* [Instruction]
Whenever a line below includes the string "about", show it.

:: Study material

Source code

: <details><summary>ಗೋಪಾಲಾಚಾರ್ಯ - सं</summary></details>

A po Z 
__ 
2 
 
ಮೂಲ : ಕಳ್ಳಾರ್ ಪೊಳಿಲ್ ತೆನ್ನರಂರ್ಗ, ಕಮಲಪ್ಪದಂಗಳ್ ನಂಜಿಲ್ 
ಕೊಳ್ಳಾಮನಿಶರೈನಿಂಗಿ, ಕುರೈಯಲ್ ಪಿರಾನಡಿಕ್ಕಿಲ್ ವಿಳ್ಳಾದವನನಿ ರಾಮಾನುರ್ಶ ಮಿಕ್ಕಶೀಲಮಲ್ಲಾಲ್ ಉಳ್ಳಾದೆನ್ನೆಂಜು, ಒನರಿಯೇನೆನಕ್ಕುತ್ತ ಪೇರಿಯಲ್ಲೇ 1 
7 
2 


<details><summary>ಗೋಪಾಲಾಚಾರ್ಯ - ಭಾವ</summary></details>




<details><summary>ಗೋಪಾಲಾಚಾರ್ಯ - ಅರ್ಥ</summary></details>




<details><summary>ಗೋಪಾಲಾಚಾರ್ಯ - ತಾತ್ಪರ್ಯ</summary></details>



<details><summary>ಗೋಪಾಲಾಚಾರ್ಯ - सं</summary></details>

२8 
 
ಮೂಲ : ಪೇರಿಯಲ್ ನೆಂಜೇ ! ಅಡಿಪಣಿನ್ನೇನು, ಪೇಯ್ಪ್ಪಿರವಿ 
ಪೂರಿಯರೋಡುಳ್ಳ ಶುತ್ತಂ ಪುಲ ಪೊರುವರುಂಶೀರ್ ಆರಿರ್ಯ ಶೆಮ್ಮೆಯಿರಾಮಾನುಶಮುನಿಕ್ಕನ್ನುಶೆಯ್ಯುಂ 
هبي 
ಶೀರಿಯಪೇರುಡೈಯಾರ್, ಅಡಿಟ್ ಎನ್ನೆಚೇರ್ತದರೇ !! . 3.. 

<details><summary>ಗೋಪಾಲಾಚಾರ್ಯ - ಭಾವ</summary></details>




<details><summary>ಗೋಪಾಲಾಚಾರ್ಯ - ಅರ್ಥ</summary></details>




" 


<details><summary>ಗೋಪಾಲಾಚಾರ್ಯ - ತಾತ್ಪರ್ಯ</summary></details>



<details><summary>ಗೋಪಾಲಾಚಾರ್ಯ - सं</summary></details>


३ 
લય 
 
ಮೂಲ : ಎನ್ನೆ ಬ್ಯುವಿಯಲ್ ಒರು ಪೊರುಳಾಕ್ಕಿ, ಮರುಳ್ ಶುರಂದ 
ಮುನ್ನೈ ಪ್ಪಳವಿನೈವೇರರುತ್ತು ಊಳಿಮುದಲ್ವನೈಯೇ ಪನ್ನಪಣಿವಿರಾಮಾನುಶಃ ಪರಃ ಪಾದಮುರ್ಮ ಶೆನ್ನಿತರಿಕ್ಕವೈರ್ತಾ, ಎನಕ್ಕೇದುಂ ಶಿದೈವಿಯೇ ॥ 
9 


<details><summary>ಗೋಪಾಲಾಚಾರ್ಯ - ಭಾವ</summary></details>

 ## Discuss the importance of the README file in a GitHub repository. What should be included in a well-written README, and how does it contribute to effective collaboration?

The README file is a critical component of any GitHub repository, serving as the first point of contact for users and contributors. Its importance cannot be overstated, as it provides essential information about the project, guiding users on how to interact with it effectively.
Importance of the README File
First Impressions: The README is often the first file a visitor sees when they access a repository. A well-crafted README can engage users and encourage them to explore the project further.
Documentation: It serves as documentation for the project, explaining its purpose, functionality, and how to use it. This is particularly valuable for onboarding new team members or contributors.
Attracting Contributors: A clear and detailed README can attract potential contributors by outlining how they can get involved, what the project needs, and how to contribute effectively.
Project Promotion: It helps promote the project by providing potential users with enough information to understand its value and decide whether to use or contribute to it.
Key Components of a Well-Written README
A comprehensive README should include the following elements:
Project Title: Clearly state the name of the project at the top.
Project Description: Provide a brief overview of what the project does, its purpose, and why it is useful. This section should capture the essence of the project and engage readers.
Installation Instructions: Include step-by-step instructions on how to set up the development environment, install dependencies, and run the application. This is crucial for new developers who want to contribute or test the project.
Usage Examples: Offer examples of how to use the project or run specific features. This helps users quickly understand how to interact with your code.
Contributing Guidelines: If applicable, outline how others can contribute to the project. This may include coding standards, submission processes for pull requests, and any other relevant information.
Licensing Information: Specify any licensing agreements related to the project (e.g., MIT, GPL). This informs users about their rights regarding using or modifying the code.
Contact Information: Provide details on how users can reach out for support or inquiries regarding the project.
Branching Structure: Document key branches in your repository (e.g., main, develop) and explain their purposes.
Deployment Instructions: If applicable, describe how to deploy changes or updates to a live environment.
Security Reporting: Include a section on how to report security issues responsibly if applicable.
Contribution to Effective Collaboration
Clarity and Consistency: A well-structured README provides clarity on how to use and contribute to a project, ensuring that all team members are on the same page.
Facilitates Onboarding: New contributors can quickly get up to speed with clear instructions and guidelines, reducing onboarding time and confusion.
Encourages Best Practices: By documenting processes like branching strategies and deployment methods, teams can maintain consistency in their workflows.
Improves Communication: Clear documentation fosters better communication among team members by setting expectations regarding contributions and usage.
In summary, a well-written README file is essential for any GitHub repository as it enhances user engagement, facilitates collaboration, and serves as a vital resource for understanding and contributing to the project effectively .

::::

* [Result of this task]
The README file is a critical component of any GitHub repository, serving as the first point of contact for users and contributors. Its importance cannot be overstated, as it provides essential information about the project, guiding users on how to interact with it effectively.
Licensing Information: Specify any licensing agreements related to the project (e.g., MIT, GPL). This informs users about their rights regarding using or modifying the code.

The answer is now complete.